Women amateur photographers

A study of the advertisements in the Illustrated Weekly of India

Illustrated Weekly of India, April 1982. archive.org

As a significant magazine within India’s print history, and due to its noteworthy contributions to the popularity of photography, the Illustrated Weekly of India (from now, the Weekly), forms an important part of this research on photography periodicals. Over the years, the magazine initiated dedicated columns as well as competitions for the advancement of amateur photography, but also by creating a formal space for genres such as photojournalism, supported and encouraged the work of professional photographers. Thus the magazine’s history has also been a reliable document of the evolution of photography as a popular art form.

Not just through the images that were featured, but also through advertisements, we gain a fair insight into the consumption and popularity of photography at a given time. This week, I look at a series of issues of the Weekly from the 70s and the 80s, which focus on a new kind of photo-practitioner, the amateur female photographer. This is one part of a series, where I shall be looking at the several roles of women and their photographic histories within the printed magazine. By now, amateur photography was a widely popular practice, evidenced through advertisements of camera companies like Kodak leaning into the snapshot, or the family photograph, as the most common use of their cameras. But the emphasis on photography as a hobby that could easily be taken up by women was emphasized heavily during this period. 

Illustrated Weekly of India, April 1982. archive.org

It was evident that a DIY culture with photography was already prevalent starting in the 1940s, with magazines such as the Camera in the Tropics and the Kodak Indian Magazine, that frequently featured columns advising amateur photographers on how to make better pictures, or descriptions of award-winning pictures and their process, so that readers might learn it and replicate. Similarly the Weekly featured such columns too, under the titles such as Teach Yourself Photography, but by the 70s also supplemented it with longer pieces, such as the recurring column The Third Eye, which spotlighted amateur photographers by featuring images and a write-up about their practice. 

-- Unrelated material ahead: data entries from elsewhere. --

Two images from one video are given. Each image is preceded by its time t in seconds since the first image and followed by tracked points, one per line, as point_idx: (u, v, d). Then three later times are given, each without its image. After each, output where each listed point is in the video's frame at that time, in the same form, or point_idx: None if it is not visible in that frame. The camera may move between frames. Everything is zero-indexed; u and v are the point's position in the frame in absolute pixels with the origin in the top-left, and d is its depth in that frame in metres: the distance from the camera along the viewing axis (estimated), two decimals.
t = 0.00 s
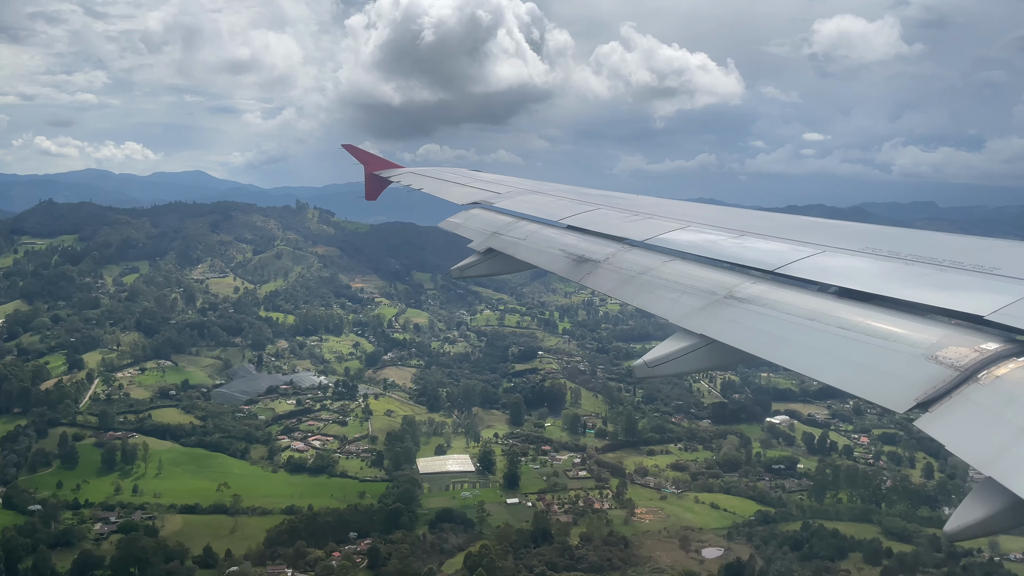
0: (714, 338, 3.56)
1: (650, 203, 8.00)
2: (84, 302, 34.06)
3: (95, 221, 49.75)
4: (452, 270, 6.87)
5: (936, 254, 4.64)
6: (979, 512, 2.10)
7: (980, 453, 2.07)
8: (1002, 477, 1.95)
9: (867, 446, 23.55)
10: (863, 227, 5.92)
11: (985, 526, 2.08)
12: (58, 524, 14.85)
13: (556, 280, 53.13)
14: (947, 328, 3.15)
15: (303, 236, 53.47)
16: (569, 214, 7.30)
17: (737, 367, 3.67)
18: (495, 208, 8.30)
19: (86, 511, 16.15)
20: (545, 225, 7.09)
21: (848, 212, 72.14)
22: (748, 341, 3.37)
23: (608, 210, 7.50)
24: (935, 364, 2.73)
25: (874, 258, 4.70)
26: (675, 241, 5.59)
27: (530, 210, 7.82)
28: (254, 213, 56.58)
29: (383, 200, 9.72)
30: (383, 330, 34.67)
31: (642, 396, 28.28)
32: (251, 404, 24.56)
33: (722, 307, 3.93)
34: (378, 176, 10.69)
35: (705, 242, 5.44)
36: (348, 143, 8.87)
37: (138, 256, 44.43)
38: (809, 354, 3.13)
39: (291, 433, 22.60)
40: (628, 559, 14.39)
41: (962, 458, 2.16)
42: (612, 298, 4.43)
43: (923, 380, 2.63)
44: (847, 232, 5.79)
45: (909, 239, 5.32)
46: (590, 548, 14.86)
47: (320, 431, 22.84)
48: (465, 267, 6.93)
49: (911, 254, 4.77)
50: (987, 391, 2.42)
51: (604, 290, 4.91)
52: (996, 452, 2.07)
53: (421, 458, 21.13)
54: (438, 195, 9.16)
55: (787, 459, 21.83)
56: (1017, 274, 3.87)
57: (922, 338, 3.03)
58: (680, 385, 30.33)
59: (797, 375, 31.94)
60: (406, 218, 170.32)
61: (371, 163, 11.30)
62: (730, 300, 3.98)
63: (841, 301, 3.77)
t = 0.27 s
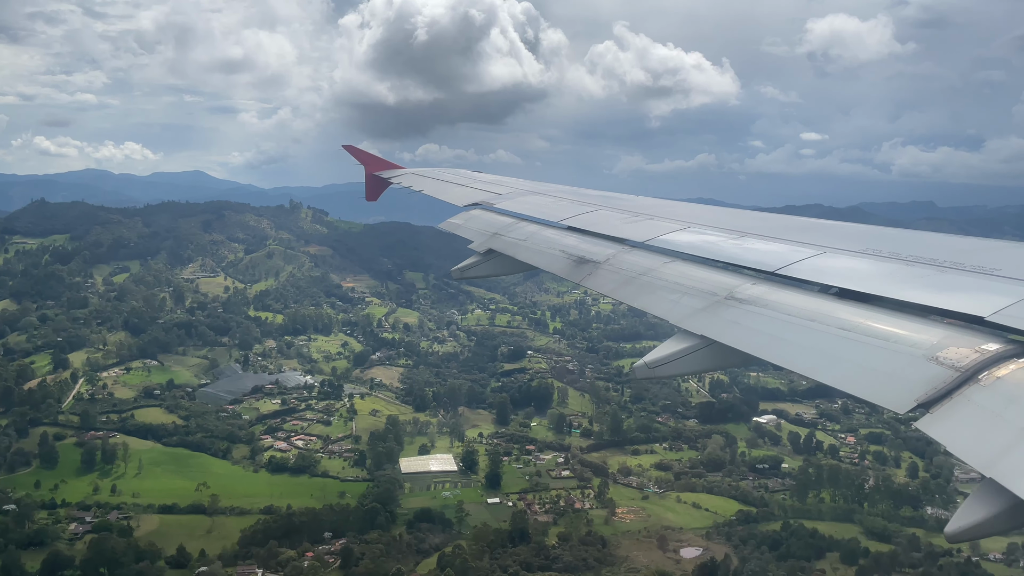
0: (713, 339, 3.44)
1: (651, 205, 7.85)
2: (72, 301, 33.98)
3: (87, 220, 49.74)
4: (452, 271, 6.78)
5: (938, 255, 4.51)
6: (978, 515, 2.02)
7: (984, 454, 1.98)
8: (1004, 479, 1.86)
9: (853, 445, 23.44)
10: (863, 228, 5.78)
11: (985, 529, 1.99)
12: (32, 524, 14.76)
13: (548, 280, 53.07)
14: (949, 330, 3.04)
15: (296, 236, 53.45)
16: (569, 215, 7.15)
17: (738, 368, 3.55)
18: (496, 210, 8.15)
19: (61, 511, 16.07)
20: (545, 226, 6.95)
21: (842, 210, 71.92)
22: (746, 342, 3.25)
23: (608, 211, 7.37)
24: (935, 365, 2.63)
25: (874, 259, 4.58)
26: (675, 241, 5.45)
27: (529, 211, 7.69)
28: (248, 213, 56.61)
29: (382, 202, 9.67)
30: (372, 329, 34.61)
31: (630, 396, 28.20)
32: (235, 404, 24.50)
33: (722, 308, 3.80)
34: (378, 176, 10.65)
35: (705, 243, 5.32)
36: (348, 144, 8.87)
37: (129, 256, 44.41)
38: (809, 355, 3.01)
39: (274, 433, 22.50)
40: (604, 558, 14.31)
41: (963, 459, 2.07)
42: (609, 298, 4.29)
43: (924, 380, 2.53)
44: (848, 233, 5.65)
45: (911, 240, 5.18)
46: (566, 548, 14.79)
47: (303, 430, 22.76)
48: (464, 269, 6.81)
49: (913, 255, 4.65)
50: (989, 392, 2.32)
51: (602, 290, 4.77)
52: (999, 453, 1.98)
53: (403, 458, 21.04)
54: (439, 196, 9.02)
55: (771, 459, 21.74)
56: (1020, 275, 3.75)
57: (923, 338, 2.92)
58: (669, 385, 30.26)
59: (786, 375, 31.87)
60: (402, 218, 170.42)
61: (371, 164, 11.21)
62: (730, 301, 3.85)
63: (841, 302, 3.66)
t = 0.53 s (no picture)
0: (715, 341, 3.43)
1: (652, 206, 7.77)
2: (61, 301, 33.86)
3: (78, 220, 49.60)
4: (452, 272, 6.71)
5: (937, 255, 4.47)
6: (981, 516, 2.09)
7: (984, 455, 2.02)
8: (1003, 480, 1.91)
9: (839, 444, 23.37)
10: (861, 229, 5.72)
11: (984, 529, 2.07)
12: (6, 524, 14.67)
13: (540, 279, 53.03)
14: (948, 330, 3.03)
15: (289, 235, 53.39)
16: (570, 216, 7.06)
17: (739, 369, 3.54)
18: (496, 211, 8.02)
19: (36, 511, 15.98)
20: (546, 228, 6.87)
21: (836, 209, 71.71)
22: (748, 344, 3.24)
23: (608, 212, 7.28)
24: (936, 366, 2.63)
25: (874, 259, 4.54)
26: (675, 242, 5.41)
27: (529, 212, 7.61)
28: (241, 212, 56.53)
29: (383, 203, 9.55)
30: (361, 329, 34.57)
31: (618, 395, 28.15)
32: (219, 403, 24.44)
33: (723, 309, 3.77)
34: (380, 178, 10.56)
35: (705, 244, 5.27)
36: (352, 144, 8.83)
37: (120, 255, 44.33)
38: (809, 356, 3.01)
39: (257, 433, 22.42)
40: (582, 558, 14.22)
41: (963, 459, 2.11)
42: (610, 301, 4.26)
43: (924, 382, 2.54)
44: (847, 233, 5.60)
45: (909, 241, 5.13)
46: (542, 548, 14.70)
47: (287, 430, 22.71)
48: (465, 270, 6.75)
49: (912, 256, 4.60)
50: (988, 393, 2.34)
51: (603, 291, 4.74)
52: (997, 455, 2.02)
53: (385, 457, 20.96)
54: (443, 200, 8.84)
55: (756, 458, 21.67)
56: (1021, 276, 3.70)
57: (922, 339, 2.92)
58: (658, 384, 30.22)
59: (774, 375, 31.84)
60: (398, 218, 170.46)
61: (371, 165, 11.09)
62: (729, 303, 3.83)
63: (841, 303, 3.63)
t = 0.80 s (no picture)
0: (714, 341, 3.32)
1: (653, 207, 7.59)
2: (49, 301, 33.78)
3: (69, 220, 49.54)
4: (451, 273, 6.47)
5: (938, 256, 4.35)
6: (982, 517, 2.00)
7: (984, 457, 1.94)
8: (1005, 482, 1.83)
9: (826, 444, 23.28)
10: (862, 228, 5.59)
11: (984, 532, 1.99)
12: None
13: (533, 279, 52.97)
14: (950, 332, 2.94)
15: (281, 235, 53.33)
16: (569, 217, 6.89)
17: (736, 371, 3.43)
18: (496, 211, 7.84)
19: (11, 511, 15.88)
20: (546, 228, 6.71)
21: (830, 209, 71.53)
22: (747, 345, 3.14)
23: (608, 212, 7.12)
24: (935, 368, 2.55)
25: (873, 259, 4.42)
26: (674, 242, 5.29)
27: (528, 212, 7.45)
28: (234, 212, 56.50)
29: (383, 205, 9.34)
30: (350, 328, 34.51)
31: (606, 394, 28.08)
32: (203, 403, 24.36)
33: (723, 310, 3.65)
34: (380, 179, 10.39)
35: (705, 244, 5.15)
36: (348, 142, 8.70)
37: (111, 254, 44.30)
38: (808, 357, 2.91)
39: (240, 433, 22.32)
40: (558, 557, 14.12)
41: (964, 461, 2.03)
42: (607, 300, 4.13)
43: (924, 383, 2.46)
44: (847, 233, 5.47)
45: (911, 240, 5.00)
46: (517, 548, 14.61)
47: (271, 430, 22.64)
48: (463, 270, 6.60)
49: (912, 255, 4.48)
50: (990, 394, 2.26)
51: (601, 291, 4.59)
52: (998, 457, 1.94)
53: (367, 456, 20.88)
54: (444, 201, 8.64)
55: (740, 458, 21.59)
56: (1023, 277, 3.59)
57: (923, 341, 2.83)
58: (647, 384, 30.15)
59: (763, 374, 31.78)
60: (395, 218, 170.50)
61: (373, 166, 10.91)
62: (730, 303, 3.71)
63: (842, 304, 3.52)
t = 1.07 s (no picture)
0: (714, 341, 3.24)
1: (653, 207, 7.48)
2: (37, 300, 33.68)
3: (60, 219, 49.42)
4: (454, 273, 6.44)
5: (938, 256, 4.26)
6: (981, 517, 1.96)
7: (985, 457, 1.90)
8: (1008, 483, 1.79)
9: (811, 443, 23.21)
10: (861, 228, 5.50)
11: (985, 533, 1.94)
12: None
13: (525, 279, 52.95)
14: (952, 332, 2.87)
15: (274, 234, 53.23)
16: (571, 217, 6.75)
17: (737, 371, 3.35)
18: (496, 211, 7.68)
19: None
20: (547, 228, 6.58)
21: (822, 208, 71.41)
22: (748, 346, 3.07)
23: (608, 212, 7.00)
24: (937, 369, 2.48)
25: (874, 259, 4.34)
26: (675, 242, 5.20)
27: (529, 212, 7.31)
28: (226, 211, 56.43)
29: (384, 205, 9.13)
30: (338, 327, 34.45)
31: (593, 394, 28.01)
32: (187, 403, 24.28)
33: (724, 311, 3.56)
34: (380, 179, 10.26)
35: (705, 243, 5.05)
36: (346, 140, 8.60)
37: (101, 254, 44.24)
38: (809, 357, 2.84)
39: (223, 432, 22.24)
40: (533, 557, 14.04)
41: (966, 463, 1.99)
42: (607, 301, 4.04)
43: (926, 383, 2.40)
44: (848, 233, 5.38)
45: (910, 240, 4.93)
46: (491, 548, 14.52)
47: (255, 429, 22.58)
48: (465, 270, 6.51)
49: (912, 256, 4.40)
50: (990, 394, 2.21)
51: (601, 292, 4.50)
52: (999, 458, 1.90)
53: (349, 455, 20.83)
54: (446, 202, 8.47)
55: (724, 457, 21.51)
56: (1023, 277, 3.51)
57: (925, 342, 2.76)
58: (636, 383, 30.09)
59: (752, 374, 31.72)
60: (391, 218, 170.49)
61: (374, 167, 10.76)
62: (730, 304, 3.62)
63: (843, 304, 3.44)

In an issue from April 1973, in the Teach Yourself Photography column photographer Gurmeet Singh makes an appeal, “Incidentally, girls, why don’t you take up photography more seriously? There may be a great future for you?” This targeted address towards women hints at there having been a paucity of female participation until then, that was being addressed for the first time. 

Illustrated Weekly of India, 1979. archive.org

A frequently occurring advertisement, from the International Correspondence Schools (ICS) in Bombay, further this trend. Offering correspondence courses in Interior decoration, dressmaking, beauty and grooming, practical photography was an offering that was frequently highlighted in the advertisements. While the ads, except for a few, never specified the gender of applicants they were addressing, it is quite clear that they were focussed on urban females as potential students. Occasionally featuring illustrations of women, this transformation of photography from an elite scientific engagement, to a widely popular hobby with the potential for also being financially lucrative, is a notable one. Yet another advertisement from Tamilnadu, of the Kaliamthi Nilam, offering courses in photography, colour photography and screenprinting hint at the presence of several such centres across the country. 

Illustrated Weekly of India, September 1981. archive.org

The emphasis on the woman amateur photographer as a new audience is further evident in this advertisement from 1976. Femina, a widely read women’s magazine started in 1959, advertised a unique calendar offered as a part of its New Year’s issue, featuring a detailed step-by-step guide to photography. This was the first hobby for which this content had been designed. This diverse range of advertisements definitely provide a glimpse into this new kind of consumer for photography, but this is a much longer history that can be tracked through the history of the magazine, leading up to the present.